*** The data ***

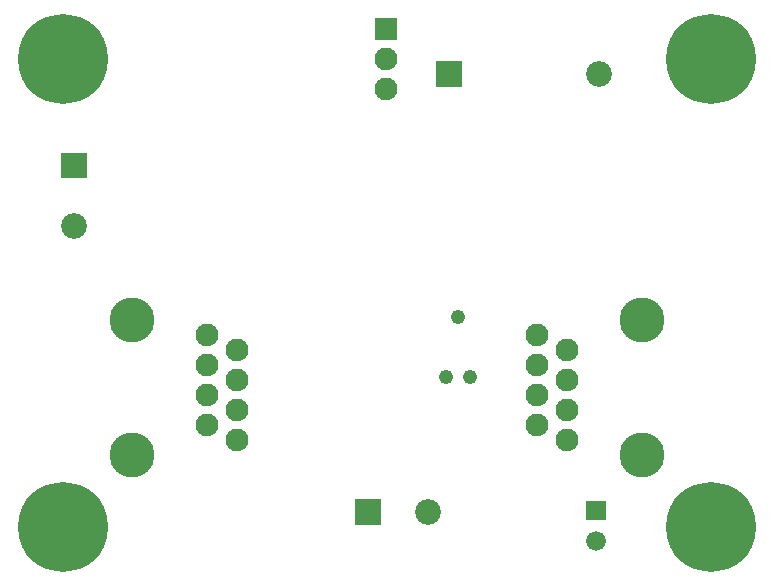
<source format=gbr>
G04 start of page 8 for group -4062 idx -4062 *
G04 Title: (unknown), soldermask *
G04 Creator: pcb 20140316 *
G04 CreationDate: Fri 02 Jun 2017 03:09:38 AM GMT UTC *
G04 For: railfan *
G04 Format: Gerber/RS-274X *
G04 PCB-Dimensions (mil): 2500.00 1900.00 *
G04 PCB-Coordinate-Origin: lower left *
%MOIN*%
%FSLAX25Y25*%
%LNBOTTOMMASK*%
%ADD93C,0.0660*%
%ADD92C,0.2997*%
%ADD91C,0.1500*%
%ADD90C,0.0860*%
%ADD89C,0.0760*%
%ADD88C,0.0001*%
%ADD87C,0.0490*%
G54D87*X148500Y87000D03*
X152500Y67000D03*
X144500D03*
G54D88*G36*
X141200Y172300D02*Y163700D01*
X149800D01*
Y172300D01*
X141200D01*
G37*
G54D89*X185000Y66000D03*
G54D90*X195500Y168000D03*
G54D89*X175000Y71000D03*
Y81000D03*
X75000Y66000D03*
X65000Y61000D03*
X75000Y56000D03*
X65000Y51000D03*
Y81000D03*
X75000Y76000D03*
X65000Y71000D03*
X75000Y46000D03*
G54D88*G36*
X114200Y26300D02*Y17700D01*
X122800D01*
Y26300D01*
X114200D01*
G37*
G54D90*X138500Y22000D03*
G54D91*X40000Y86000D03*
G54D92*X17000Y173000D03*
G54D88*G36*
X16200Y141800D02*Y133200D01*
X24800D01*
Y141800D01*
X16200D01*
G37*
G54D90*X20500Y117500D03*
G54D91*X40000Y41000D03*
G54D92*X17000Y17000D03*
G54D88*G36*
X120700Y186800D02*Y179200D01*
X128300D01*
Y186800D01*
X120700D01*
G37*
G54D89*X124500Y173000D03*
Y163000D03*
G54D92*X233000Y173000D03*
Y17000D03*
G54D89*X185000Y46000D03*
X175000Y51000D03*
X185000Y56000D03*
X175000Y61000D03*
X185000Y76000D03*
G54D91*X210000Y86000D03*
Y41000D03*
G54D88*G36*
X191200Y25800D02*Y19200D01*
X197800D01*
Y25800D01*
X191200D01*
G37*
G54D93*X194500Y12500D03*
M02*

</source>
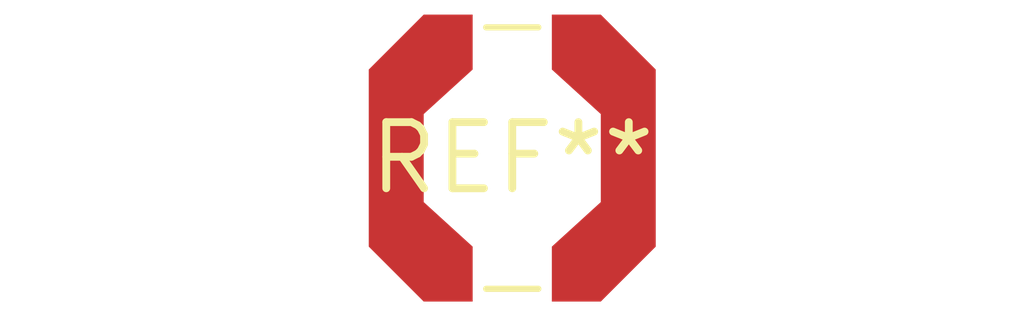
<source format=kicad_pcb>
(kicad_pcb (version 20240108) (generator pcbnew)

  (general
    (thickness 1.6)
  )

  (paper "A4")
  (layers
    (0 "F.Cu" signal)
    (31 "B.Cu" signal)
    (32 "B.Adhes" user "B.Adhesive")
    (33 "F.Adhes" user "F.Adhesive")
    (34 "B.Paste" user)
    (35 "F.Paste" user)
    (36 "B.SilkS" user "B.Silkscreen")
    (37 "F.SilkS" user "F.Silkscreen")
    (38 "B.Mask" user)
    (39 "F.Mask" user)
    (40 "Dwgs.User" user "User.Drawings")
    (41 "Cmts.User" user "User.Comments")
    (42 "Eco1.User" user "User.Eco1")
    (43 "Eco2.User" user "User.Eco2")
    (44 "Edge.Cuts" user)
    (45 "Margin" user)
    (46 "B.CrtYd" user "B.Courtyard")
    (47 "F.CrtYd" user "F.Courtyard")
    (48 "B.Fab" user)
    (49 "F.Fab" user)
    (50 "User.1" user)
    (51 "User.2" user)
    (52 "User.3" user)
    (53 "User.4" user)
    (54 "User.5" user)
    (55 "User.6" user)
    (56 "User.7" user)
    (57 "User.8" user)
    (58 "User.9" user)
  )

  (setup
    (pad_to_mask_clearance 0)
    (pcbplotparams
      (layerselection 0x00010fc_ffffffff)
      (plot_on_all_layers_selection 0x0000000_00000000)
      (disableapertmacros false)
      (usegerberextensions false)
      (usegerberattributes false)
      (usegerberadvancedattributes false)
      (creategerberjobfile false)
      (dashed_line_dash_ratio 12.000000)
      (dashed_line_gap_ratio 3.000000)
      (svgprecision 4)
      (plotframeref false)
      (viasonmask false)
      (mode 1)
      (useauxorigin false)
      (hpglpennumber 1)
      (hpglpenspeed 20)
      (hpglpendiameter 15.000000)
      (dxfpolygonmode false)
      (dxfimperialunits false)
      (dxfusepcbnewfont false)
      (psnegative false)
      (psa4output false)
      (plotreference false)
      (plotvalue false)
      (plotinvisibletext false)
      (sketchpadsonfab false)
      (subtractmaskfromsilk false)
      (outputformat 1)
      (mirror false)
      (drillshape 1)
      (scaleselection 1)
      (outputdirectory "")
    )
  )

  (net 0 "")

  (footprint "L_Coilcraft_LPS5030" (layer "F.Cu") (at 0 0))

)

</source>
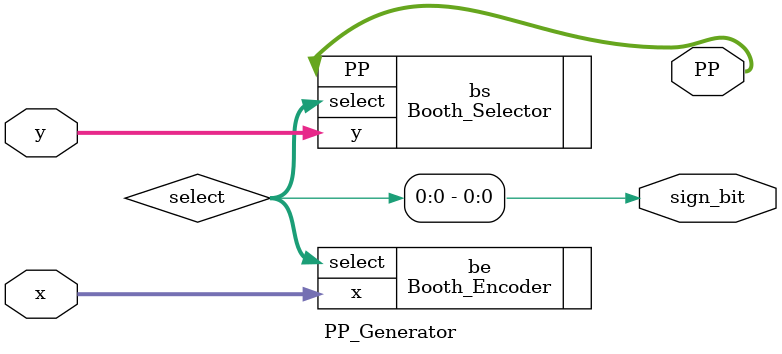
<source format=v>


module PP_Generator(
    input wire [2:0]x,
    input wire [7:0]y,
    output wire [8:0]PP,
    output wire sign_bit
);

    wire [2:0] select;

    Booth_Encoder be(
        .x(x),
        .select(select)
    );

    assign sign_bit = select[0];

    Booth_Selector bs(
        .select(select),
        .y(y),
        .PP(PP)
    );

endmodule

</source>
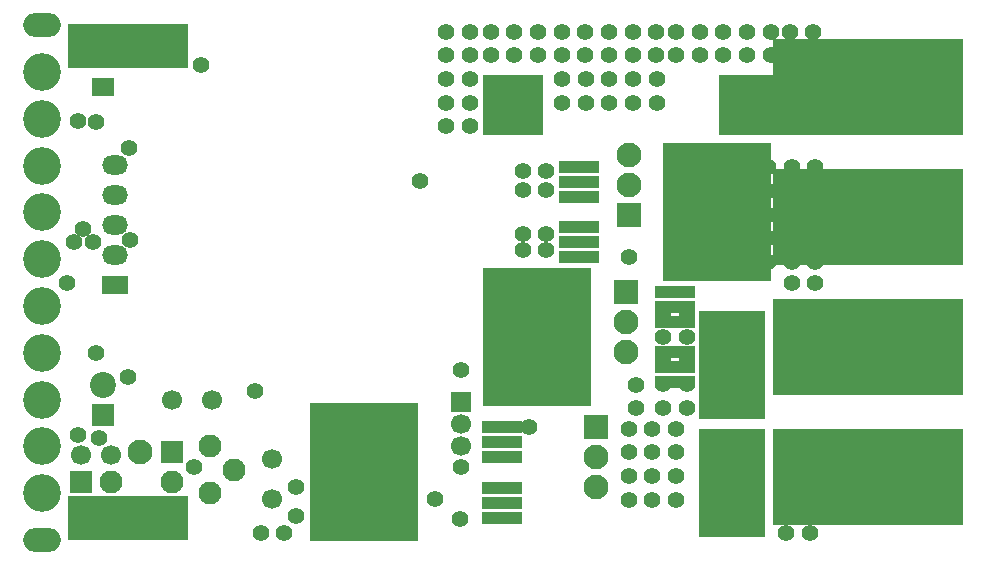
<source format=gbs>
%FSLAX42Y42*%
%MOMM*%
G71*
G01*
G75*
%ADD10C,0.45*%
%ADD11R,0.95X0.80*%
%ADD12R,0.80X0.95*%
%ADD13O,2.00X0.50*%
%ADD14R,1.52X1.27*%
%ADD15R,2.00X0.50*%
%ADD16O,0.50X2.00*%
%ADD17R,1.50X1.25*%
%ADD18R,2.54X1.52*%
%ADD19R,1.25X1.50*%
%ADD20R,1.27X0.91*%
%ADD21R,0.91X0.91*%
%ADD22R,0.95X0.90*%
%ADD23R,0.90X0.95*%
%ADD24R,0.50X2.00*%
%ADD25R,2.30X1.90*%
%ADD26R,1.90X2.30*%
%ADD27R,3.20X0.90*%
%ADD28R,9.00X11.50*%
%ADD29C,0.50*%
%ADD30C,0.75*%
%ADD31C,1.90*%
%ADD32C,0.65*%
%ADD33C,1.20*%
%ADD34C,2.15*%
%ADD35R,3.02X1.68*%
%ADD36R,1.90X1.90*%
%ADD37C,3.00*%
%ADD38O,3.00X1.80*%
%ADD39R,16.00X8.00*%
%ADD40R,5.50X9.00*%
%ADD41C,1.90*%
%ADD42R,5.00X5.00*%
%ADD43O,2.00X1.45*%
%ADD44C,1.75*%
%ADD45R,1.75X1.75*%
%ADD46C,1.50*%
%ADD47R,1.75X1.45*%
%ADD48O,1.75X1.45*%
%ADD49R,2.00X1.45*%
%ADD50C,2.00*%
%ADD51R,1.50X1.50*%
%ADD52C,1.20*%
%ADD53R,10.00X3.50*%
%ADD54R,1.15X1.00*%
%ADD55R,1.00X1.15*%
%ADD56O,2.20X0.70*%
%ADD57R,1.73X1.47*%
%ADD58R,2.20X0.70*%
%ADD59O,0.70X2.20*%
%ADD60R,1.70X1.45*%
%ADD61R,2.74X1.73*%
%ADD62R,1.45X1.70*%
%ADD63R,1.47X1.12*%
%ADD64R,1.12X1.12*%
%ADD65R,1.15X1.10*%
%ADD66R,1.10X1.15*%
%ADD67R,0.70X2.20*%
%ADD68R,2.50X2.10*%
%ADD69R,2.10X2.50*%
%ADD70R,3.40X1.10*%
%ADD71R,9.20X11.70*%
%ADD72R,2.10X2.10*%
%ADD73C,3.20*%
%ADD74O,3.20X2.00*%
%ADD75R,16.20X8.20*%
%ADD76R,5.70X9.20*%
%ADD77C,2.10*%
%ADD78R,5.20X5.20*%
%ADD79O,2.20X1.65*%
%ADD80C,1.95*%
%ADD81R,1.95X1.95*%
%ADD82C,1.70*%
%ADD83R,1.95X1.65*%
%ADD84O,1.95X1.65*%
%ADD85R,2.20X1.65*%
%ADD86C,2.20*%
%ADD87R,1.70X1.70*%
%ADD88C,1.40*%
%ADD89R,10.20X3.70*%
D70*
X9532Y-80D02*
D03*
X8065Y-1227D02*
D03*
Y-1992D02*
D03*
Y-1865D02*
D03*
Y-1738D02*
D03*
Y-1482D02*
D03*
Y-1355D02*
D03*
X8718Y852D02*
D03*
X8718Y342D02*
D03*
X8718Y342D02*
D03*
Y215D02*
D03*
Y470D02*
D03*
Y725D02*
D03*
Y852D02*
D03*
Y980D02*
D03*
X9532Y-208D02*
D03*
Y-335D02*
D03*
X9532Y-590D02*
D03*
Y-718D02*
D03*
Y-845D02*
D03*
D71*
X6897Y-1610D02*
D03*
X9885Y597D02*
D03*
X9885Y597D02*
D03*
X8365Y-462D02*
D03*
D72*
X9117Y-80D02*
D03*
X8862Y-1227D02*
D03*
X9145Y568D02*
D03*
D73*
X4175Y1780D02*
D03*
Y1385D02*
D03*
Y988D02*
D03*
Y593D02*
D03*
Y-1785D02*
D03*
Y-595D02*
D03*
Y-200D02*
D03*
Y195D02*
D03*
Y-993D02*
D03*
Y-1388D02*
D03*
D74*
Y-2180D02*
D03*
Y2175D02*
D03*
D75*
X11165Y1652D02*
D03*
Y-1648D02*
D03*
Y-547D02*
D03*
Y553D02*
D03*
D76*
X10015Y-1700D02*
D03*
Y-700D02*
D03*
D77*
X8862Y-1735D02*
D03*
Y-1481D02*
D03*
X9145Y822D02*
D03*
Y1076D02*
D03*
X9117Y-334D02*
D03*
Y-588D02*
D03*
X5000Y-1440D02*
D03*
D78*
X10160Y1502D02*
D03*
X8160D02*
D03*
D79*
X4790Y738D02*
D03*
Y993D02*
D03*
Y482D02*
D03*
Y233D02*
D03*
D80*
X5597Y-1788D02*
D03*
X5592Y-1388D02*
D03*
X5800Y-1588D02*
D03*
X5272Y-1692D02*
D03*
X4755Y-1690D02*
D03*
D81*
X5272Y-1438D02*
D03*
X4692Y-1125D02*
D03*
X4500Y-1690D02*
D03*
D82*
X6120Y-1498D02*
D03*
Y-1838D02*
D03*
X5612Y-993D02*
D03*
X5272D02*
D03*
X4503Y-1462D02*
D03*
X4753D02*
D03*
X7715Y-1390D02*
D03*
Y-1200D02*
D03*
D83*
X4692Y1652D02*
D03*
D84*
Y1908D02*
D03*
D85*
X4790Y-22D02*
D03*
D86*
X4692Y-870D02*
D03*
D87*
X7715Y-1010D02*
D03*
D88*
X10720Y-8D02*
D03*
X10520D02*
D03*
X10720Y973D02*
D03*
Y772D02*
D03*
Y572D02*
D03*
X10520Y772D02*
D03*
Y572D02*
D03*
X10720Y372D02*
D03*
Y173D02*
D03*
X10520Y372D02*
D03*
Y173D02*
D03*
Y973D02*
D03*
X10720Y-208D02*
D03*
Y-407D02*
D03*
X10520Y-208D02*
D03*
Y-407D02*
D03*
X10720Y-607D02*
D03*
Y-807D02*
D03*
X10520Y-607D02*
D03*
Y-807D02*
D03*
Y973D02*
D03*
Y772D02*
D03*
Y572D02*
D03*
X10320Y772D02*
D03*
Y572D02*
D03*
X10520Y372D02*
D03*
Y173D02*
D03*
X10320Y372D02*
D03*
Y173D02*
D03*
Y973D02*
D03*
X8572Y1920D02*
D03*
X8372D02*
D03*
X8172D02*
D03*
X8372Y2120D02*
D03*
X8172D02*
D03*
X7972Y1920D02*
D03*
Y2120D02*
D03*
X8572D02*
D03*
X10340Y1920D02*
D03*
X10140D02*
D03*
X9940D02*
D03*
X10140Y2120D02*
D03*
X9940D02*
D03*
X9740Y1920D02*
D03*
X9540D02*
D03*
X9740Y2120D02*
D03*
X9540D02*
D03*
X10340D02*
D03*
X9372Y1920D02*
D03*
X9172D02*
D03*
X8972D02*
D03*
X9172Y2120D02*
D03*
X8972D02*
D03*
X8772Y1920D02*
D03*
X8572D02*
D03*
X8772Y2120D02*
D03*
X8572D02*
D03*
X9372D02*
D03*
X9375Y1520D02*
D03*
X9175D02*
D03*
X8975D02*
D03*
X9175Y1720D02*
D03*
X8975D02*
D03*
X8775Y1520D02*
D03*
X8575D02*
D03*
X8775Y1720D02*
D03*
X8575D02*
D03*
X9375D02*
D03*
X7793Y2120D02*
D03*
Y1920D02*
D03*
Y1720D02*
D03*
X7593Y1920D02*
D03*
Y1720D02*
D03*
X7793Y1520D02*
D03*
Y1320D02*
D03*
X7593Y1520D02*
D03*
Y1320D02*
D03*
Y2120D02*
D03*
X10703Y2120D02*
D03*
Y1920D02*
D03*
Y1720D02*
D03*
X10503Y1920D02*
D03*
Y1720D02*
D03*
X10703Y1520D02*
D03*
Y1320D02*
D03*
X10503Y1520D02*
D03*
Y1320D02*
D03*
Y2120D02*
D03*
X7710Y-2002D02*
D03*
X6325Y-1975D02*
D03*
X7500Y-1835D02*
D03*
X8297Y-1227D02*
D03*
X7715Y-745D02*
D03*
X6325Y-1733D02*
D03*
X4628Y-603D02*
D03*
X7715Y-1562D02*
D03*
X9145Y215D02*
D03*
X8240Y272D02*
D03*
X8440D02*
D03*
X8240Y940D02*
D03*
Y778D02*
D03*
X8440Y938D02*
D03*
Y778D02*
D03*
X9630Y-1065D02*
D03*
Y-865D02*
D03*
Y-665D02*
D03*
X9630Y-465D02*
D03*
X9630Y-265D02*
D03*
X9430D02*
D03*
Y-465D02*
D03*
Y-665D02*
D03*
Y-865D02*
D03*
Y-1065D02*
D03*
X9520Y167D02*
D03*
Y367D02*
D03*
X9520Y568D02*
D03*
X9520Y768D02*
D03*
X9520Y968D02*
D03*
X9720Y968D02*
D03*
X9920D02*
D03*
X10120Y968D02*
D03*
X10120Y768D02*
D03*
X9720D02*
D03*
X9920D02*
D03*
X9720Y568D02*
D03*
X9920Y568D02*
D03*
X10120Y568D02*
D03*
X10120Y368D02*
D03*
X9920Y367D02*
D03*
X9720D02*
D03*
X9720Y167D02*
D03*
X9920D02*
D03*
X10120Y168D02*
D03*
X7372Y857D02*
D03*
X9140Y-1840D02*
D03*
Y-1640D02*
D03*
Y-1440D02*
D03*
Y-1240D02*
D03*
X9200Y-868D02*
D03*
Y-1065D02*
D03*
X9540Y-1840D02*
D03*
Y-1640D02*
D03*
Y-1440D02*
D03*
Y-1240D02*
D03*
X9340D02*
D03*
Y-1440D02*
D03*
Y-1640D02*
D03*
Y-1840D02*
D03*
X8240Y412D02*
D03*
X8440D02*
D03*
X4385Y-8D02*
D03*
X4912Y1138D02*
D03*
X5978Y-920D02*
D03*
X4480Y1362D02*
D03*
X4628Y1360D02*
D03*
X4520Y455D02*
D03*
X4600Y340D02*
D03*
X4897Y-800D02*
D03*
X4495Y-1960D02*
D03*
X4700D02*
D03*
X4897D02*
D03*
X5092D02*
D03*
X5297D02*
D03*
X6217Y-2120D02*
D03*
X6022D02*
D03*
X5458Y-1560D02*
D03*
X4480Y-1290D02*
D03*
X4650Y-1320D02*
D03*
X4920Y360D02*
D03*
X4440Y342D02*
D03*
X4503Y2040D02*
D03*
X4800Y2080D02*
D03*
X5520Y1837D02*
D03*
X10672Y-1327D02*
D03*
Y-1527D02*
D03*
Y-1727D02*
D03*
Y-1927D02*
D03*
Y-2127D02*
D03*
X10472D02*
D03*
Y-1927D02*
D03*
Y-1727D02*
D03*
Y-1527D02*
D03*
Y-1327D02*
D03*
X9825Y-2080D02*
D03*
D89*
X4897Y-2000D02*
D03*
Y2000D02*
D03*
M02*

</source>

*** End of The data ***

Assigned task =>
Find how many lines in the records contain the string "Courtyard", then give the number alone.

Exercise output =>
2